In the first scenes of the film, Charlie Chan supervises a deep-sea dive at the wreckage site of Colby’s ship.  The captain tells Mr. Chan, “It’ll be hard on the Colby heirs, if Allen Colby is alive.”  Mr. Chan responds, “Harder on Allen Colby, if he is dead.”

Allen Colby is indeed alive but is killed soon after returning home.  Charlie Chan must solve his murder and the killings that follow before all the Colby family is eliminated.

Warner Oland was born Johan Verner Oland on October 3, 1879 in Sweden.  He originally played on the stage before making his silent film debut in the early 1910s.  Oland has found that he was often cast as Asian characters because of his distinctive facial features.

According to Keye Luke, the only makeup Oland every wore as Charlie Chan was a little goatee.  Oland first played Fu Manchu before being cast as Charlie Chan.  According to Wikipedia, the series was a large financial successful and kept Fox afloat in the 1930s.

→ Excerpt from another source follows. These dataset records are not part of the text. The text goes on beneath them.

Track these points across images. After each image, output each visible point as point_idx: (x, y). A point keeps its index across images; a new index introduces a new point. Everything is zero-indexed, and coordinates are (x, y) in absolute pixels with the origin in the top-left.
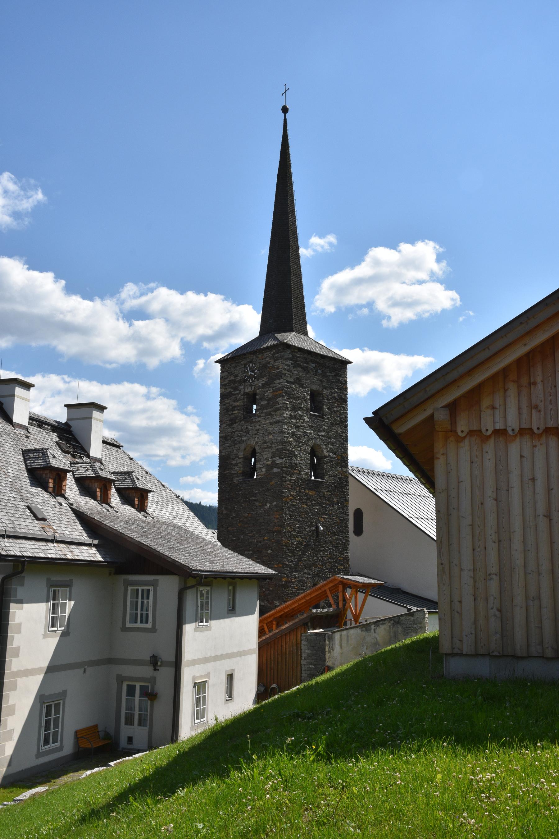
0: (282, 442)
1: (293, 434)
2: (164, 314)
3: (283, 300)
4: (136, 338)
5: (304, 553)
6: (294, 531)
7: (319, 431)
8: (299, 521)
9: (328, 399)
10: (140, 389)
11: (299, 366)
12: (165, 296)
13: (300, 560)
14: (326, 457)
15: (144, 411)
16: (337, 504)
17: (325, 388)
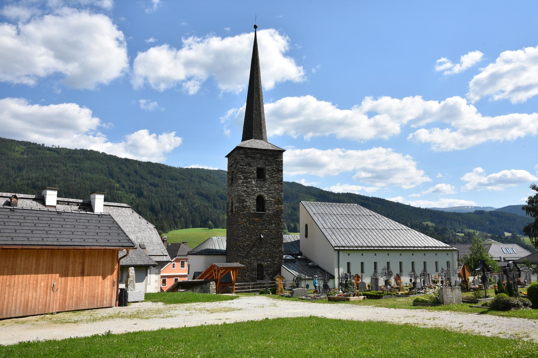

Oland made $40,000 dollars a film and took the role seriously.  However, he battled alcoholism, which would take his marriage and then his life in 1938.  Oland died from pneumonia made worse by his smoking and drinking, while visiting Stockholm in August 6, 1938.  Even though they divorced in April 1938, his ex-wife returned his body to the United States, had him cremated and buried by their former home in Massachusetts.

This film runs about 71 minutes.  Keye Luke is absent as his number one son Lee but the film is entertaining and well-done.  I give it three out of four stars?  How many stars do you give it?